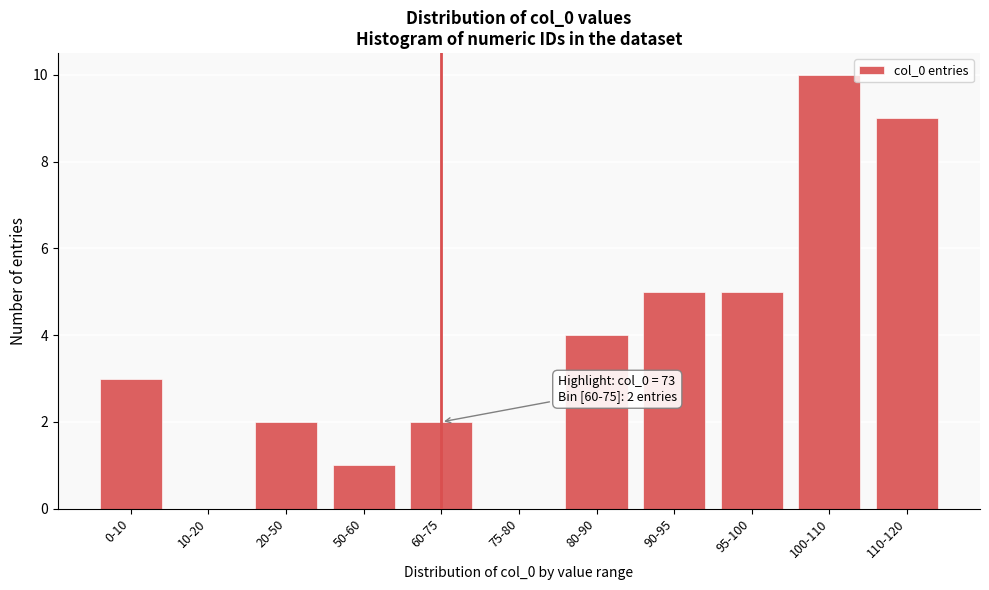

Reading left to right, list all the values displayed in this chart.

0-10=3	10-20=0	20-50=2	50-60=1	60-75=2	75-80=0	80-90=4	90-95=5	95-100=5	100-110=10	110-120=9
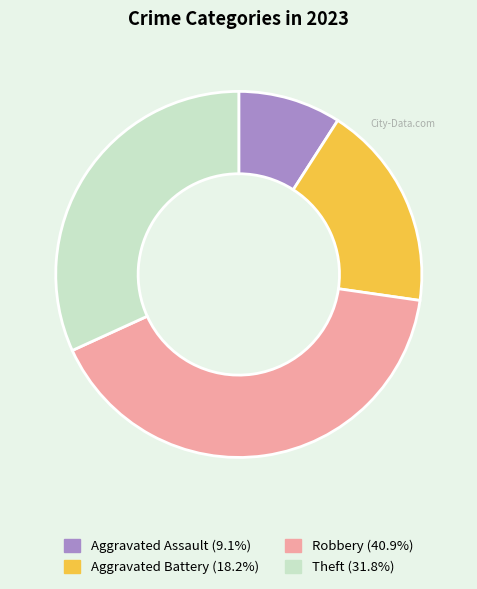

Do Robbery and Theft together represent more than half of the pie?

Yes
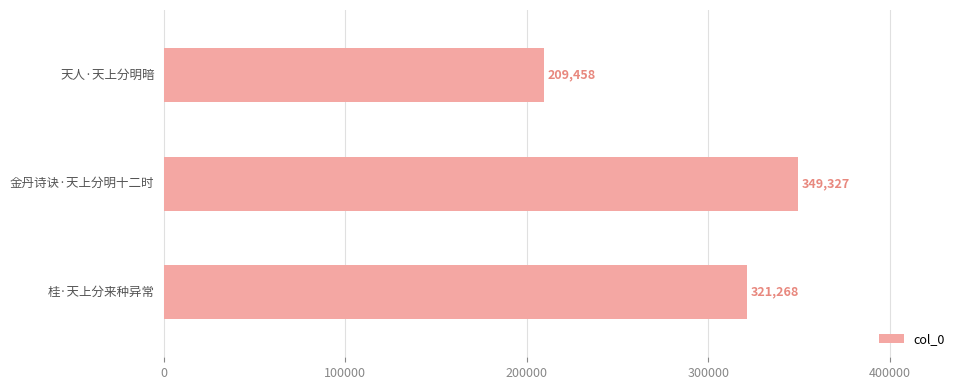

How many bars are there in total?

3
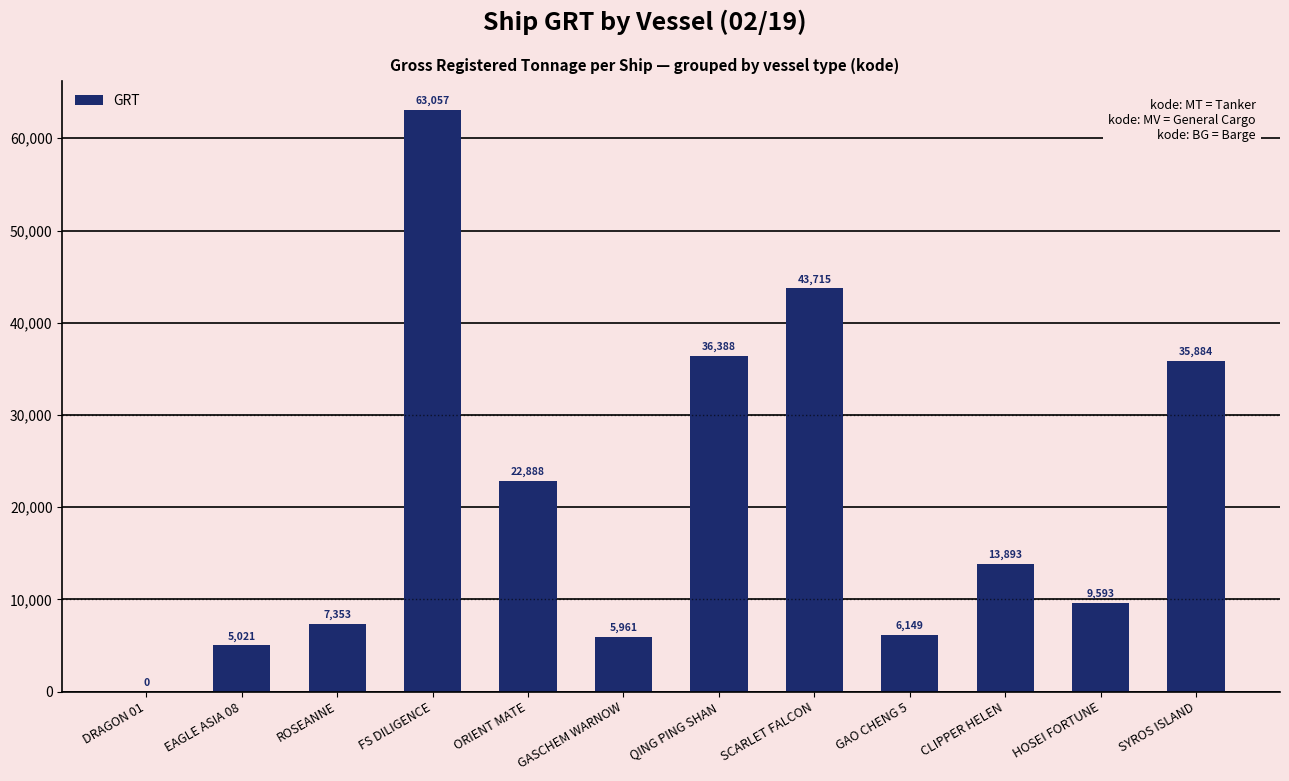

What is the greatest value displayed?

63057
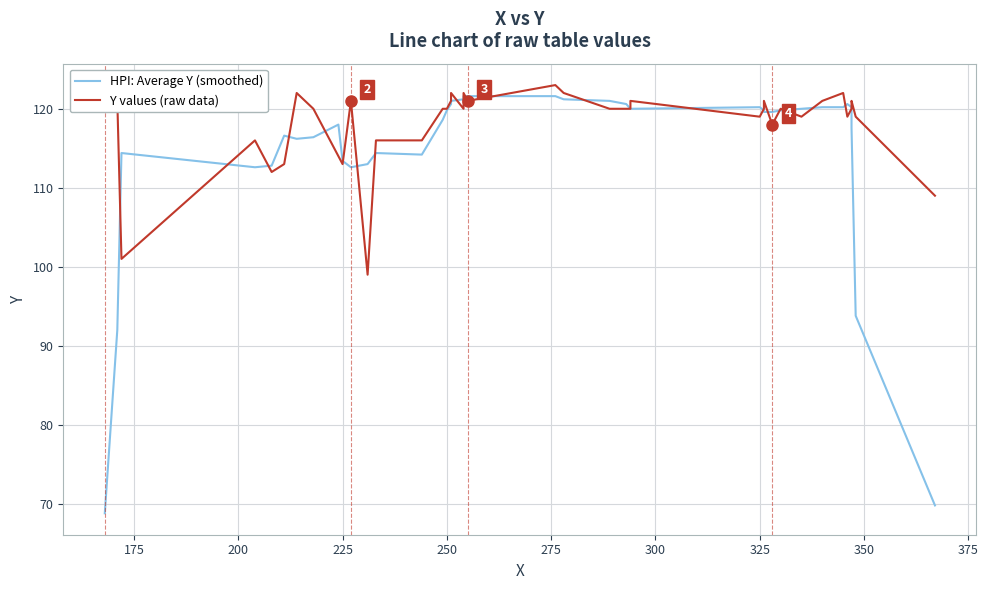

What is the total value across all series at 200?

215.4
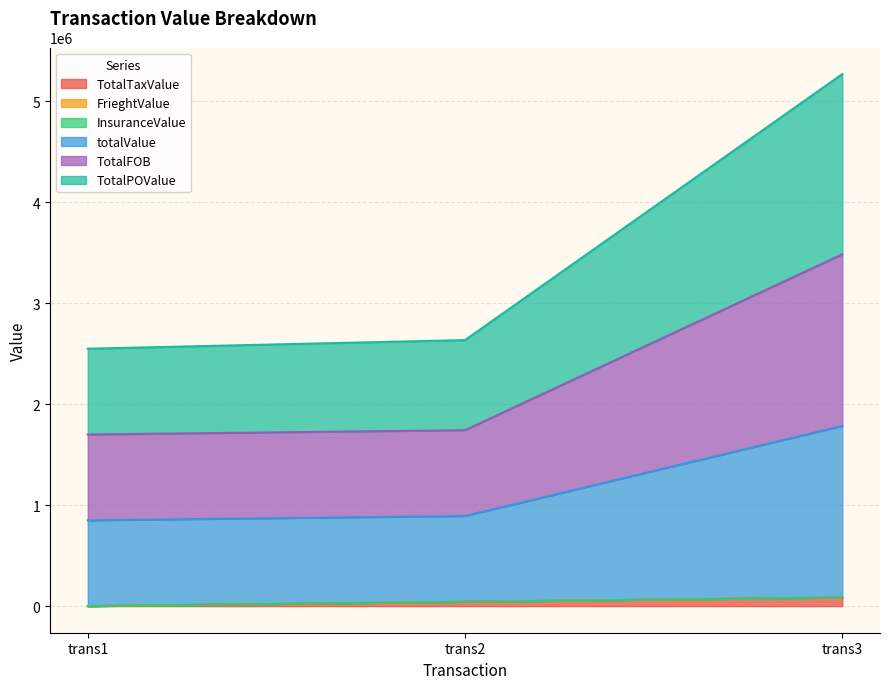

What is the maximum value shown in the chart?

5270405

*Aim of the exercise*
Write out the text of every entry above word for word, leaving out the pictures.

*Solution for this problem*
Reading left to right, list all the values displayed in this chart.

0-10=3	10-20=0	20-50=2	50-60=1	60-75=2	75-80=0	80-90=4	90-95=5	95-100=5	100-110=10	110-120=9

Do Robbery and Theft together represent more than half of the pie?

Yes

How many bars are there in total?

3

What is the greatest value displayed?

63057

What is the total value across all series at 200?

215.4

What is the maximum value shown in the chart?

5270405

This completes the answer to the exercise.